* STORED DATA
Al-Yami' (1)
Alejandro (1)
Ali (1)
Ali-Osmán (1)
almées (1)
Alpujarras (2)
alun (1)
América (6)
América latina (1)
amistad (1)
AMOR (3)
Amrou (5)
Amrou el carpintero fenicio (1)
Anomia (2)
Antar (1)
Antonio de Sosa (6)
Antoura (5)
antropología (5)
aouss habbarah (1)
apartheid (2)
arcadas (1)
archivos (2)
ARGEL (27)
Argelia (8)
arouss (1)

* TASK TO CARRY OUT
Each record above must be output without any alteration.

* OUTPUT FOR THIS EXERCISE
Al-Yami' (1)
Alejandro (1)
Ali (1)
Ali-Osmán (1)
almées (1)
Alpujarras (2)
alun (1)
América (6)
América latina (1)
amistad (1)
AMOR (3)
Amrou (5)
Amrou el carpintero fenicio (1)
Anomia (2)
Antar (1)
Antonio de Sosa (6)
Antoura (5)
antropología (5)
aouss habbarah (1)
apartheid (2)
arcadas (1)
archivos (2)
ARGEL (27)
Argelia (8)
arouss (1)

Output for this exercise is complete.